Requirement: Where a line contains the word "logic", copy that line from the records below.

(Records from a dataset)
━━━━━━

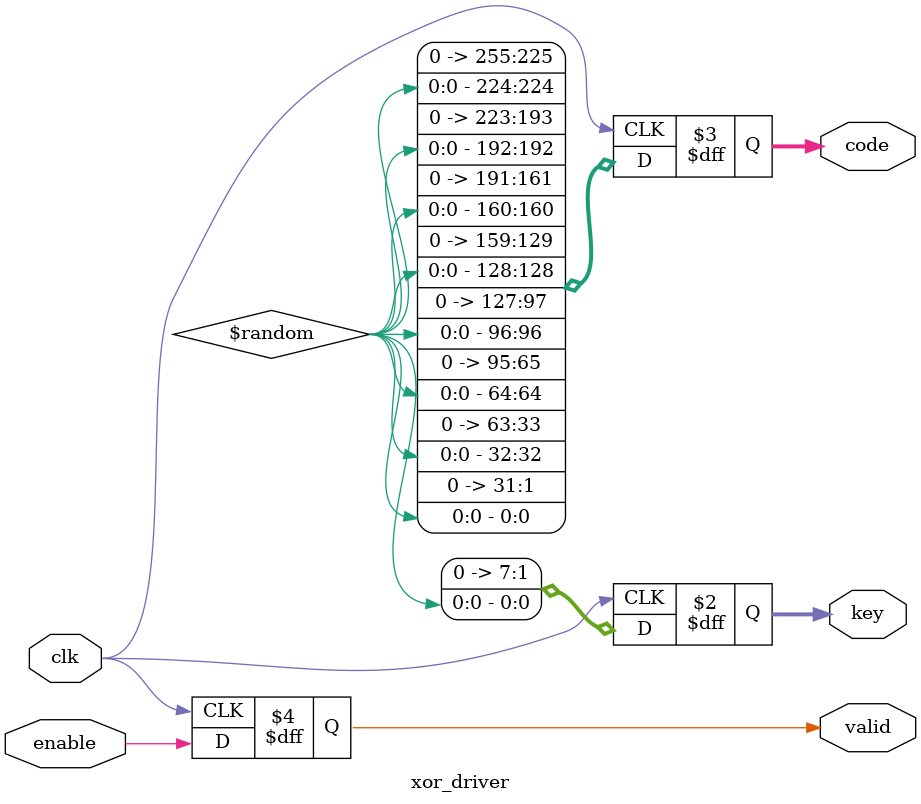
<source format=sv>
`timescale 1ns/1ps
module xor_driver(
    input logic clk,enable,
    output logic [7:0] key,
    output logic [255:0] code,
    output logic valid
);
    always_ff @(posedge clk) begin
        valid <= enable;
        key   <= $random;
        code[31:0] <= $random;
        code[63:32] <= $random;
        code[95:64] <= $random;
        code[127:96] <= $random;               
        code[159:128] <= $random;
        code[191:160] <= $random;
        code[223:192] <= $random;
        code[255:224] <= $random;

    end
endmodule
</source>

━━━━━━

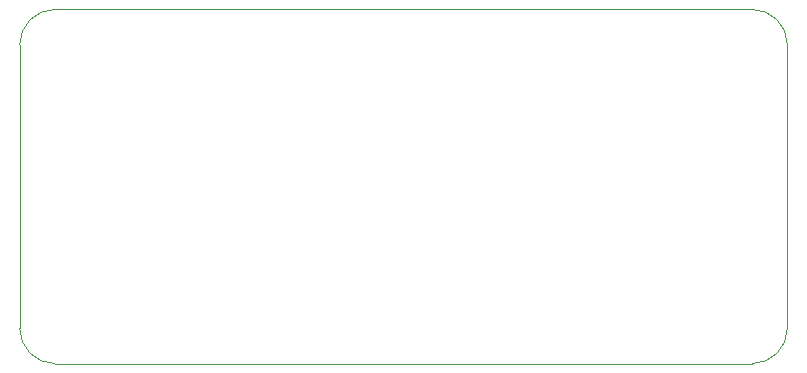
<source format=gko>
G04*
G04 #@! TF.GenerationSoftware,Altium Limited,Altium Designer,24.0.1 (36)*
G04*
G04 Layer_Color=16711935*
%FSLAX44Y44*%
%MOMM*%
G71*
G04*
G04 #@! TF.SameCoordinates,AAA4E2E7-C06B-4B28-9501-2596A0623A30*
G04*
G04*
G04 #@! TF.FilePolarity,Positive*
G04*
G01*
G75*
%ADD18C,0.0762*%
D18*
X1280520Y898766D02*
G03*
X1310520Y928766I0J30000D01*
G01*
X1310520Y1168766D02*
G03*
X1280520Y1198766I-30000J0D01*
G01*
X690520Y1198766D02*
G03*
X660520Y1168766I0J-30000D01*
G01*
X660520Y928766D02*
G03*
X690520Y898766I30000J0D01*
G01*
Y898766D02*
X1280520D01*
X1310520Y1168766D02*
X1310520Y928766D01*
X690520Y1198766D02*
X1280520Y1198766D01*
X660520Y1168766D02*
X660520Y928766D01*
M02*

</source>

━━━━━━

Solution to this task:
    input logic clk,enable,
    output logic [7:0] key,
    output logic [255:0] code,
    output logic valid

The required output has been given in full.